The U.N. chief made the remarks in Germany at the Munich Security Conference, in response to a question from the conference chairman, Ambassador Wolfgang Ischinger.

U.N. High Commissioner for Human Rights Michelle Bachelet has been trying to negotiate a visit to Xinjiang for the past three years. Chinese officials said recently that she would be allowed to come to have an exchange, but not an investigation. Beijing denies it violates the rights of Uyghurs and says it is combating terrorism.

Rights groups and the U.S. government accuse Beijing of serious abuses of Uyghur rights, including torture, forced sterilization, sexual violence and forced separation of children. They are subjected to widespread surveillance and more than a million Uyghurs have been sent to detention camps.

China has dismissed the accusations as groundless and says Xinjiang enjoys stability, development and prosperity. Beijing has also lashed out at other nations for interfering in its internal affairs.

Guterres visited Beijing earlier this month as a guest of the International Olympic Committee for the opening ceremony of the Winter Games.

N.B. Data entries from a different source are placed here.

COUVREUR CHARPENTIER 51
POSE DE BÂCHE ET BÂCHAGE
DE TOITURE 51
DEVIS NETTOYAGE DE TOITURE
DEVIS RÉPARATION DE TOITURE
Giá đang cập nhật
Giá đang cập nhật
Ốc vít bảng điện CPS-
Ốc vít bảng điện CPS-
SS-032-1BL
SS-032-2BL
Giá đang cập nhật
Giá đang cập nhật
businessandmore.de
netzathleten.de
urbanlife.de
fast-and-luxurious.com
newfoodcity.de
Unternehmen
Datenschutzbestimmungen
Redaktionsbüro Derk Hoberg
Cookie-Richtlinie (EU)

He also had a meeting with Chinese President Xi Jinping and Foreign Minister Wang Yi, during which his spokesman said he told them he expects the government to allow a “credible visit” for Bachelet.

“What I have been telling the Chinese authorities, and I’m telling publicly, is that in Xinjiang human rights must be fully respected, but not only human rights must be fully respected, policies must guarantee that the identity – the cultural and religious identity of minorities is respected — and at the same time they have opportunities to be part of the society as a whole,” the secretary-general said in Munich.

Human Rights Watch welcomed the U.N. chief’s remarks.

“These are Guterres’ strongest remarks on the human rights crisis in Xinjiang to date,” Human Rights Watch U.N. Director Louis Charbonneau told VOA. “Obviously a “credible” visit by the high commissioner has to mean unfettered and unmanaged access in Xinjiang, which the secretary-general clearly recognizes.”

Charbonneau noted that the Chinese government has not yet been willing to grant that.

“The Chinese have said they’ve maintained a clear and consistent position, and there are no signs of change of heart in Beijing,” he said. “But whether or not the high commissioner visits China, she should publish her long-delayed report on Xinjiang immediately. There’s no reason to keep denying member states her office’s assessment of the massive and widespread human rights abuses in Xinjiang, which we at Human Rights Watch have determined amount to crimes against humanity.”

A report on the situation of the Uyghurs and other ethnic minorities has been expected from Bachelet’s office for some time, but so far it has not come out.